> **Questions on the material**
A. In the report on the Zaporizhzhia nuclear plant, reproduce the text from "Russia's defence ministry said" to "a radiation leak.", replacing "Energodar" with "Enerhodar".
B. Extend the report on the Zaporizhzhia nuclear plant from the point where it stops.

> **Passage for review**
>>>>
Russia's defence ministry said it had repulsed attacks in the Kherson and Mykolaiv regions and inflicted "heavy losses" on Ukrainian forces.

Kherson city lies some 200 kilometres (125 miles) southwest of the Zaporizhzhia nuclear plant -- Europe's largest atomic facility -- which has also been occupied by Russian troops since early March. 

The plant was targeted over the weekend by fresh shelling, its operator said, with Moscow and Kyiv trading blame for attacks around the complex of six nuclear reactors in Energodar, a town on the banks of the Dnipro River.

Ukraine's nuclear agency Energoatom has warned of the risk of a radiation leak.

Russian troops "continued to fire at Energodar and the Zaporizhzhia nuclear power plant" on Sunday, injuring 10, among them four plant workers, it said in an update early on Monday.

As of 10:00 am (0700 GMT), the plant was operating "with the risk of violating radiation and fire safety standards". 

Russia's defence ministry accused Ukrainian troops of shelling near the plant on Sunday, claiming it had shot down a "Ukrainian strike drone" approaching a nuclear fuel and radioactive waste storage area. 

Kremlin spokesman Dmitry Peskov urged the international community "to put pressure on the Ukrainian side so it stops endangering the European continent by shelling".

Peskov said Russia saw the IAEA visit as "necessary" and had been "waiting for this mission for a long time", insisting it would ensure its safety in the face of "constant" risks. 

'Radiation blackmail'

Ukrainian President Volodymyr Zelensky on Monday called for sanctions against Russia's state nuclear energy agency Rosatom over the occupation of the plant.

"It's not normal that there are no sanctions against Rosatom for its radiation blackmail at the Zaporizhzhia nuclear plant," he said.

"The Russians are the only terrorists in the world that have managed to turn a nuclear plant into a battlefield."

The UN's nuclear watchdog has for months been asking to visit the site, warning of "the very real risk of a nuclear disaster".

Writing on Twitter, Grossi on Monday said an IAEA support and assistance mission was "now on its way" with the team due to arrive "later this week". 

The United Nations has called for an end to all military activity in the area surrounding the complex.
<<<<
> **Exercise data**
>>>>
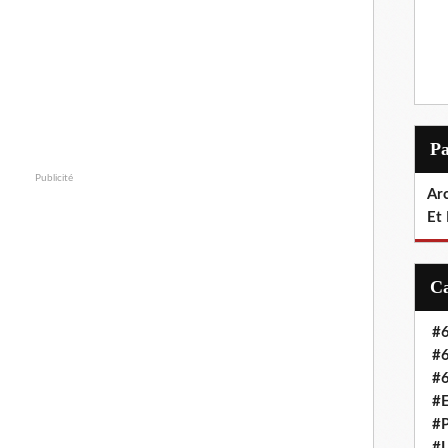
P
Publicité
Arc
Et
#6
#6
#6
#E
#P
#L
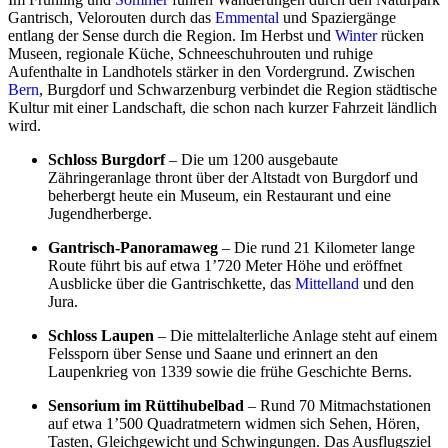
Gantrisch, Velorouten durch das
Emmental
und Spaziergänge
entlang der Sense durch die Region. Im Herbst und
Winter
rücken
Museen, regionale Küche, Schneeschuhrouten und ruhige
Aufenthalte in Landhotels stärker in den Vordergrund. Zwischen
Bern
, Burgdorf und Schwarzenburg verbindet die Region städtische
Kultur mit einer Landschaft, die schon nach kurzer Fahrzeit ländlich
wird.
Schloss Burgdorf
– Die um 1200 ausgebaute
Zähringeranlage thront über der Altstadt von Burgdorf und
beherbergt heute ein Museum, ein Restaurant und eine
Jugendherberge.
Gantrisch-Panoramaweg
– Die rund 21 Kilometer lange
Route führt bis auf etwa 1’720 Meter Höhe und eröffnet
Ausblicke über die Gantrischkette, das
Mittelland
und den
Jura.
Schloss Laupen
– Die mittelalterliche Anlage steht auf einem
Felssporn über Sense und Saane und erinnert an den
Laupenkrieg von 1339 sowie die frühe Geschichte Berns.
Sensorium im Rüttihubelbad
– Rund 70 Mitmachstationen
auf etwa 1’500 Quadratmetern widmen sich Sehen, Hören,
Tasten, Gleichgewicht und Schwingungen. Das Ausflugsziel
<<<<
> **Exercise answers**
A.
Russia's defence ministry said it had repulsed attacks in the Kherson and Mykolaiv regions and inflicted "heavy losses" on Ukrainian forces.

Kherson city lies some 200 kilometres (125 miles) southwest of the Zaporizhzhia nuclear plant -- Europe's largest atomic facility -- which has also been occupied by Russian troops since early March. 

The plant was targeted over the weekend by fresh shelling, its operator said, with Moscow and Kyiv trading blame for attacks around the complex of six nuclear reactors in Enerhodar, a town on the banks of the Dnipro River.

Ukraine's nuclear agency Energoatom has warned of the risk of a radiation leak.

B.
Ukraine initially feared an IAEA visit would legitimise the Russian occupation of the site before finally supporting the idea of a mission.

In its Monday update, Energoatom said the Russians had "increased pressure on the personnel of the plant to prevent them from disclosing (to the IAEA) evidence of the occupiers' crimes at the plant and its use as a military base".

The G7 industrial powers on Monday demanded free access for the IAEA team to "engage directly, and without interference, with the Ukrainian personnel responsible for operating these facilities".

Ukraine was the site of the world's worst nuclear catastrophe in 1986, when a reactor at the northern Chernobyl plant exploded and spewed radiation into the atmosphere.

Experts say any leak at Zaporizhzhia would more likely be on the scale of the 2011 Fukushima disaster in Japan.

Energoatom on Monday warned any leak would scatter radiation over swathes of southern Ukraine and southwestern regions of Russia. 

The United States on Monday urged a complete shutdown of the plant and renewed calls for a demilitarised zone around the facility.

Kherson official assassinated

Russian investigators reported that a former pro-Zelensky Ukrainian lawmaker who had joined the local Moscow-backed administration in Kherson had been shot dead at his home on Sunday.

Alexei Kovalev, "the deputy head of the military and civil administration in the Kherson region was killed by bullets," the investigators said on Telegram.

With tensions high around the plant, Ukraine's rescue services have been holding training sessions on managing the risk of nuclear accidents. 

Schools in Zaporizhzhia city began distributing iodine pills to reduce medical risk of radiation in the event of a disaster, with some 200 people turning up to collect them on Friday when distribution began, an AFP correspondent said.

"The tablet is taken in case of danger, when the alarm is raised," said Elena Karpenko, a nurse at the Zaporizhzhia Children's Hospital.